Avoid sudden hypo tension especially when regional anaesthesia is used.2
Drugs like etomidate and narcotics having low cardiac depression potential are used frequently. Adequate oxygen-carrying capacity(cardiac output and hemoglobin)ensures good outcome.3 To improve cardiac output inotropes, vasopressors and left ventricular assist devices can be used. Skeletal muscle paralysis is to be provided by nondepolarizing muscle relaxant lacking significant cardiovascular effect. Estimation and correction of electrolytes done preoperatively. Because of poor cardiac ejection, ventricular enlargement, and elevated filling pressures, the fluid overload in the perioperative period could potentially deteriorate cardiac and pulmonary status.4
Normal ventricular rate atrial fibrillation is usually asymptomatic and do not pose any major anaesthetic problem. However, AF with rapid ventricular response can lead to significant cardiovascular complications, including hypotension, rate related myocardial ischemia, heart failure and pulmonary edema. Normal atrial activity accounts for at least 10% of ventricular filling, which can increase upto 40% at higher heart rates. The elderly population is more dependent on atrial filling due to reducing elasticity of the ventricles. Treatment aims at treating the cause. The fastest method of converting AF to sinus rhythm is by direct current cardioversion (DCCV). DCCV requires a defibrillator that delivers a synchronized(to minimize the R on T phenomenon) shock at appropriate energy, as well as adequate anesthesia for the patient.

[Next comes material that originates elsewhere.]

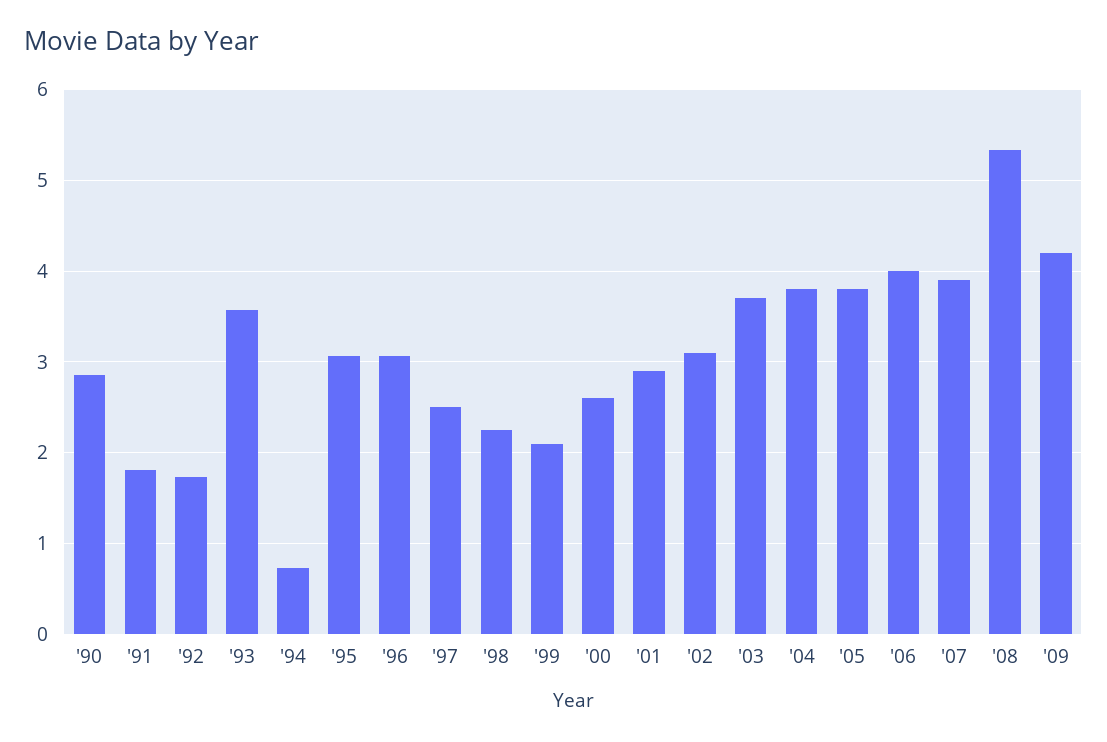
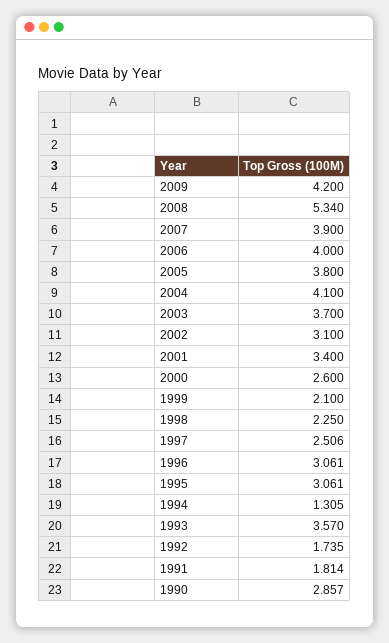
'94: 0.7 -> 1.305
'01: 2.9 -> 3.4
'04: 3.8 -> 4.1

Recent studies on post-COVID-19 patients have documented residual shortness of breath and deranged PFTs.5 Hence, a detailed respiratory evaluation in the preoperative period is necessary. For emergency surgery, risk stratification along with postoperative ventilatory management should be planned.6 Mucormycosis is an aggressive, life-threatening infection requiring prompt diagnosis and early treatment. Prognosis depends on the rapidity of diagnosis and treatment, site of infection and comorbidities. Rapid invasion of disease, inadequate availability of amphotericin B, urgency of debridement offer little time for optimization in the preoperative period. A detailed history of steroid use must be obtained as it may cause adrenal suppression leading to perioperative hypotension. So, a stress dose of corticosteroids should be considered in these patients, if other, more common causes of persistent hypotension are ruled out.7 Use of succinylcholine should be avoided in patients recovering from prolonged critical COVID-19 illness to prevent myopathy-induced hyperkalemia.8 Patients with Rhino Orbital Cerebral mucormycosis may present with both difficult mask ventilation as well as endotracheal intubation due to epiglottitis and supraglottic edema associated with fungal debris. So, a difficult airway cart should be kept ready.9 Perioperative central venous cannulation should be considered especially in cardiac patients. Due to AmB-induced side effects like nephrotoxicity, hypotension, hypokalaemia, hypomagnesemia, arrhythmias, and fever, continuous invasive arterial pressure and arterial blood gas analysis should be considered for patients undergoing extensive surgery. Arrangement of postoperative ICU care is important due to the associated comorbidities and delayed recovery.
Conclusion
Dilated cardiomyopathy with atrial fibrillation should be optimized preoperatively for better outcomes for patients undergoing non-cardiac surgery. Mucormycosis with DCMP predisposes to increase chances of postoperative pulmonary complications. Decision of immediate extubation in such patients should be taken cautiously and not hurried. Synchronized cardioversion should not be withheld in patients with hemodynamic instability for the need of anticoagulation. This case emphasizes the importance of perioperative monitoring, optimization and PACU care for better outcomes in high-risk patients.